The mistake I see people make is when looking at the SQL Server PAGE I/O waits and stalled I/O warnings is when comparing it to the Avg. Disk Seconds/Transfer.    Everyone seems to forget that average means average and they look at the value and say I don't see any I/O taking longer than 15 seconds.

Take the following example over a 5 minute window.

2000 I/Os at 8ms   = 16000ms

1 I/O at 15000ms   = 15000 ms

TOTAL TIME: 31000ms

AVG: 15.49ms (31000 / 2001 I/O Requests)

You are not going to see a spike to 15000ms in the Avg Disk Sec/Transfer but instead a small change from the norm that is very hard to detect from just the Avg Disk Sec/Transfer.

Remember to pay close attention to the following SQL Server data points to help determine your I/O response rates.

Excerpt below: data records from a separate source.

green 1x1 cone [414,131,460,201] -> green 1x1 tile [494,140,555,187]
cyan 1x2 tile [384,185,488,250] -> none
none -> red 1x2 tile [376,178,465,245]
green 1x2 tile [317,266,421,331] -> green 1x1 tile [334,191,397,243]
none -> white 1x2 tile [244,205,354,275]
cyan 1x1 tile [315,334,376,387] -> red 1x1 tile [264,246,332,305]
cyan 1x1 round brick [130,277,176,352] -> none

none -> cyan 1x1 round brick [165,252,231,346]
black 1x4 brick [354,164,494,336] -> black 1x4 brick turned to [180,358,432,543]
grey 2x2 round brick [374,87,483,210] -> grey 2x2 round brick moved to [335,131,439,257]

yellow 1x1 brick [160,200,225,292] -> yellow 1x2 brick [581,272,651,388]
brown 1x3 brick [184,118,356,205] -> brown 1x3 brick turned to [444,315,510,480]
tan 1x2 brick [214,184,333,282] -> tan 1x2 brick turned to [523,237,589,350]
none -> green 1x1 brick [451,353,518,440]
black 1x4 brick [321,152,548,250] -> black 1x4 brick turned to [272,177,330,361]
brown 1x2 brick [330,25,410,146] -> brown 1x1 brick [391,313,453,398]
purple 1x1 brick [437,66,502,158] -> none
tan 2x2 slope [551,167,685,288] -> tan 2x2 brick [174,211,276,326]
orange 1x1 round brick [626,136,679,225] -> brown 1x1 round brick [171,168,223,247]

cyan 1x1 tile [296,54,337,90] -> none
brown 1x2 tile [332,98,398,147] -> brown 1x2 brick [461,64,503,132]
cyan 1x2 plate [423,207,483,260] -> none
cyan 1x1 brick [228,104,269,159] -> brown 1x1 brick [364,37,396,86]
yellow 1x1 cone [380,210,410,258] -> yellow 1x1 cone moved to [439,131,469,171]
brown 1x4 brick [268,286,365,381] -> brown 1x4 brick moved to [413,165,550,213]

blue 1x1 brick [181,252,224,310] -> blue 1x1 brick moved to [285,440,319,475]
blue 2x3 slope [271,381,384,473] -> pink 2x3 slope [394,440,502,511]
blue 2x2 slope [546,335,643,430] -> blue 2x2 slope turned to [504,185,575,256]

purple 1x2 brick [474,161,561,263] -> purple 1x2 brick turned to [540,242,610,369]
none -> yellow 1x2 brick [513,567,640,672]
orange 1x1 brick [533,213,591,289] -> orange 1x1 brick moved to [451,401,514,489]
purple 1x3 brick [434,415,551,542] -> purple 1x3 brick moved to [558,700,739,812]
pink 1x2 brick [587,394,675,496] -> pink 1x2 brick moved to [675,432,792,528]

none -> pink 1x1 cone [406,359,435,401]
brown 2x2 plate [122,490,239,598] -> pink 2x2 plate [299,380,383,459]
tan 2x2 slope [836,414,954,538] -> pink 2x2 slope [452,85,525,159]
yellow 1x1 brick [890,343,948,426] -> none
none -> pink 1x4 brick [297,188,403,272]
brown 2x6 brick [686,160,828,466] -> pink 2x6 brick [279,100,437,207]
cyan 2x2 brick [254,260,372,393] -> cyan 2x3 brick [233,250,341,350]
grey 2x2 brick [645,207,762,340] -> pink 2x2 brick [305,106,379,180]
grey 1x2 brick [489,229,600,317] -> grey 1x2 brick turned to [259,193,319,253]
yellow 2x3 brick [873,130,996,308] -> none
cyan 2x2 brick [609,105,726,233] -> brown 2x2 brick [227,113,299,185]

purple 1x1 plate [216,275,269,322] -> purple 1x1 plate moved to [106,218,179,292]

  • PAGE I/O* Waits   (select * from sys.dm_os_wait_stats where wait_type like '%PAGEIO%')
  • Virtual File Stats (select * from sys.dm_io_virtual_file_stats(-1, -1))
  • Stalled I/O Warnings
  • Additional disk based performance counters and available hardware utilities

Don't forget that SQL Server drives read ahead, checkpoint and other I/O patterns to depths beyond a disk queue length of 2 and this is expected.

Bob Dorr
SQL Server Senior Escalation Engineer